— Selected text —
Type 6: Pure olive oil
Pure olive oil, or simply olive oil, is either 100% refined olive oil or refined olive oil mixed with limited amounts of extravirgin or virgin olive oil, typically in a 85% refined olive oil – 15% extra/virgin olive oil ratio (exact ratios may differ according to price, brand, region or country and legislation). Versus 100% refined olive oil, pure olive oil typically has a golden color, or sometimes even a greenish tinge, and slightly greater flavor and odor as a result of the blend. It is blended so that its appearance and even flavor and odor remind consumers of genuine, extravirgin olive oil. Although lower-grade, it is perfectly edible and retains no chemicals from the refining process which could cause harmful or toxic side effects.
Type 7: Olive pomace oil
It is the lowest-quality or lowest-grade of all the different types of olive oil. What is pomace? Pomace is the pulp left over from pressing nuts, seeds, fruits or even fish fat tissue for oil. Olive pomace is crushed olive pulp and pits left over from pressing the olives for oil. Because mechanical extraction such as pressing cannot get the remaining out out of the pomace, solvents are used. The resulting product is known as crude olive pomace oil and is meant for further refining. After refining, crude olive pomace oil becomes refined olive pomace oil and is about the same thing as refined olive oil (acidity of 0.3%, lack of color, odor and taste), edible and safe to eat. To improve its grade, it is then mixed with virgin olive oil or, more rarely, extravirgin, and becomes olive pomace oil (acidity of up to 1% and appearance and organoleptic properties reminiscent of higher-grade olive oils).

— Extracted entries —
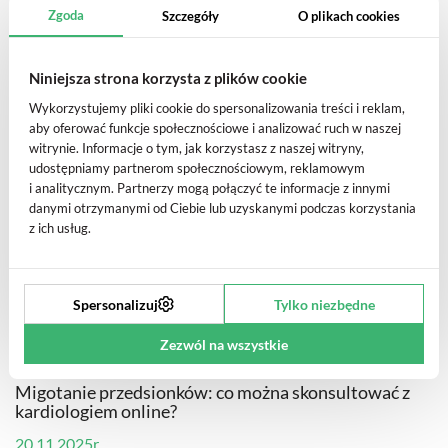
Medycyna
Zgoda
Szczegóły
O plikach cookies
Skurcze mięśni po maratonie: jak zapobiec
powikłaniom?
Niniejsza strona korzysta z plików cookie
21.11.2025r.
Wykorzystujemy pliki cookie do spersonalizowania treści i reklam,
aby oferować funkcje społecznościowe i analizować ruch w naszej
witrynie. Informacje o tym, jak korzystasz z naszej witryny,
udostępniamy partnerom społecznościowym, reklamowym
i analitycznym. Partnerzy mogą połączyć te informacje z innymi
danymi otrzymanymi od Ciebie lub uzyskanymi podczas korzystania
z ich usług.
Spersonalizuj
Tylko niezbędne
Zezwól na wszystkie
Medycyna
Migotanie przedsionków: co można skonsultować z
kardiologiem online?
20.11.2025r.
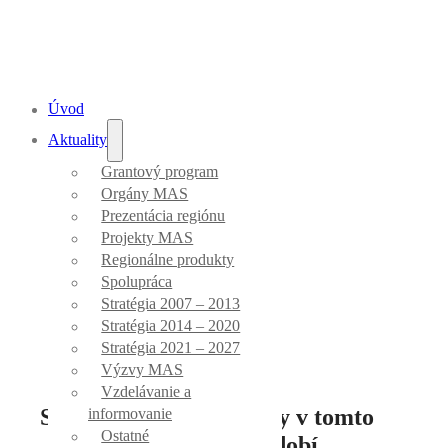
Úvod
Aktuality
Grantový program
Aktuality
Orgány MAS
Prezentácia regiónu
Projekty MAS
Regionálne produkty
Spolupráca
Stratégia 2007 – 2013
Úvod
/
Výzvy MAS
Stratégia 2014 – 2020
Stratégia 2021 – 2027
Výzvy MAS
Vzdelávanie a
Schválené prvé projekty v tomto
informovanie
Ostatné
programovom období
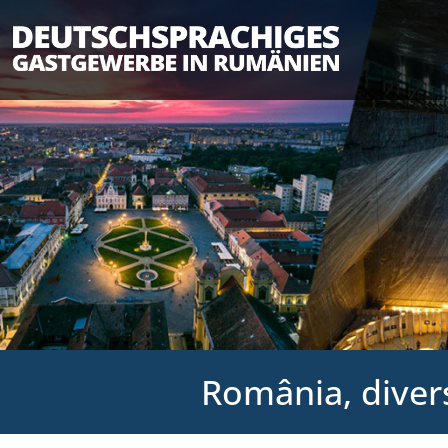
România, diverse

— To do —
(a) Translate this sentence from the olive oil text into Spanish: "Although lower-grade, it is perfectly edible and retains no chemicals from the refining process which could cause harmful or toxic side effects."
(b) Use the olive oil text to answer these:
(i) What ratio of refined to extra/virgin olive oil does pure olive oil typically have?
(ii) What is olive pomace made of?
(iii) What acidity can olive pomace oil have?
(c) Extend the olive oil grades text past its final sentence.
You won't need the records for this.

— Task results —
(a) Aunque es de grado inferior, es perfectamente comestible y no conserva ningún producto químico del proceso de refinado que pudiera causar efectos secundarios nocivos o tóxicos.

(b)
(i) 85% refined olive oil to 15% extra/virgin olive oil.
(ii) Crushed olive pulp and pits left over from pressing the olives for oil.
(iii) Up to 1%.

(c)
- Informative note: While low-quality, olive pomace oil is still safe to eat and less processed than many seed oils commonly marketed for human consumption. However, it is possible for it to be contaminated with polycyclic aromatic hydrocarbons such as benzo(a)pyrene (BaP) which are known carcinogens (cancer-causing agents). This occurs mainly due to accidents in the production process as these compounds form as by-products of heat processing. Despite the low incidence of such accidents, it is a reminder that the best and safest olive oil to eat of all the different types is cold-pressed extravirgin olive oil, whether filtered or unfiltered, followed by virgin olive oil.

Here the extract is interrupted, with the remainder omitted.